» **Task brief**: Return the material below unchanged, keeping every line and character as it appears.

» **Supplied data**:
※

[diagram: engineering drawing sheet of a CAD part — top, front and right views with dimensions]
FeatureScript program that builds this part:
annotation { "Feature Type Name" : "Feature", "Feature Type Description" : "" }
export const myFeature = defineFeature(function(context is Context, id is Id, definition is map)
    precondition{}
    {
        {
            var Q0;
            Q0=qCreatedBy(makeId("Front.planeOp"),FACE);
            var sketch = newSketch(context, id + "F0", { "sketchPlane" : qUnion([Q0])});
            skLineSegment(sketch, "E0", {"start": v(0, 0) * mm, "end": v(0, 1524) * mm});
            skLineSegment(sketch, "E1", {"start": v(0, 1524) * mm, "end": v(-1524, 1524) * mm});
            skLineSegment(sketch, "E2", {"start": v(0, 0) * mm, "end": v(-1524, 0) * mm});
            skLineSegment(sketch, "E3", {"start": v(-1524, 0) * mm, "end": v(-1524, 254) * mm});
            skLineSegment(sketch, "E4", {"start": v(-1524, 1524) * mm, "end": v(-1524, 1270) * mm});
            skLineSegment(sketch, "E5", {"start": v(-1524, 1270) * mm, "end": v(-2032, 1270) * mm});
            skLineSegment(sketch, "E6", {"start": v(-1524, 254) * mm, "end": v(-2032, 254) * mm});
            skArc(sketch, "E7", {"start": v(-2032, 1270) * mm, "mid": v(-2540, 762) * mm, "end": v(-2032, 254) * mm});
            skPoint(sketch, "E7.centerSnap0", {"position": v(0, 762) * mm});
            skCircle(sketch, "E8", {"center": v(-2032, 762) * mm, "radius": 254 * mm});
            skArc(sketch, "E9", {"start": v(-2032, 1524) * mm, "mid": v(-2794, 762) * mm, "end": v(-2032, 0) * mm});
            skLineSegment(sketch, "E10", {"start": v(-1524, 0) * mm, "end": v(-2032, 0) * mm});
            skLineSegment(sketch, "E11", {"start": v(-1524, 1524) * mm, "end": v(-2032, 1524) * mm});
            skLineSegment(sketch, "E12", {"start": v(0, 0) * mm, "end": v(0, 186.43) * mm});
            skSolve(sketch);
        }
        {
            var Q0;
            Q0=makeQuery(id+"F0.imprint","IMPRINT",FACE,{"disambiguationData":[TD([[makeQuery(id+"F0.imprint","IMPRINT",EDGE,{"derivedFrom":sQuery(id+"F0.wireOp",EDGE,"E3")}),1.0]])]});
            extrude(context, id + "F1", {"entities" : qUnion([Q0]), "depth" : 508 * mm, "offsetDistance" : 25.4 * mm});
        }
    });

※

» **Completed task**:
[diagram: engineering drawing sheet of a CAD part — top, front and right views with dimensions]
FeatureScript program that builds this part:
annotation { "Feature Type Name" : "Feature", "Feature Type Description" : "" }
export const myFeature = defineFeature(function(context is Context, id is Id, definition is map)
    precondition{}
    {
        {
            var Q0;
            Q0=qCreatedBy(makeId("Front.planeOp"),FACE);
            var sketch = newSketch(context, id + "F0", { "sketchPlane" : qUnion([Q0])});
            skLineSegment(sketch, "E0", {"start": v(0, 0) * mm, "end": v(0, 1524) * mm});
            skLineSegment(sketch, "E1", {"start": v(0, 1524) * mm, "end": v(-1524, 1524) * mm});
            skLineSegment(sketch, "E2", {"start": v(0, 0) * mm, "end": v(-1524, 0) * mm});
            skLineSegment(sketch, "E3", {"start": v(-1524, 0) * mm, "end": v(-1524, 254) * mm});
            skLineSegment(sketch, "E4", {"start": v(-1524, 1524) * mm, "end": v(-1524, 1270) * mm});
            skLineSegment(sketch, "E5", {"start": v(-1524, 1270) * mm, "end": v(-2032, 1270) * mm});
            skLineSegment(sketch, "E6", {"start": v(-1524, 254) * mm, "end": v(-2032, 254) * mm});
            skArc(sketch, "E7", {"start": v(-2032, 1270) * mm, "mid": v(-2540, 762) * mm, "end": v(-2032, 254) * mm});
            skPoint(sketch, "E7.centerSnap0", {"position": v(0, 762) * mm});
            skCircle(sketch, "E8", {"center": v(-2032, 762) * mm, "radius": 254 * mm});
            skArc(sketch, "E9", {"start": v(-2032, 1524) * mm, "mid": v(-2794, 762) * mm, "end": v(-2032, 0) * mm});
            skLineSegment(sketch, "E10", {"start": v(-1524, 0) * mm, "end": v(-2032, 0) * mm});
            skLineSegment(sketch, "E11", {"start": v(-1524, 1524) * mm, "end": v(-2032, 1524) * mm});
            skLineSegment(sketch, "E12", {"start": v(0, 0) * mm, "end": v(0, 186.43) * mm});
            skSolve(sketch);
        }
        {
            var Q0;
            Q0=makeQuery(id+"F0.imprint","IMPRINT",FACE,{"disambiguationData":[TD([[makeQuery(id+"F0.imprint","IMPRINT",EDGE,{"derivedFrom":sQuery(id+"F0.wireOp",EDGE,"E3")}),1.0]])]});
            extrude(context, id + "F1", {"entities" : qUnion([Q0]), "depth" : 508 * mm, "offsetDistance" : 25.4 * mm});
        }
    });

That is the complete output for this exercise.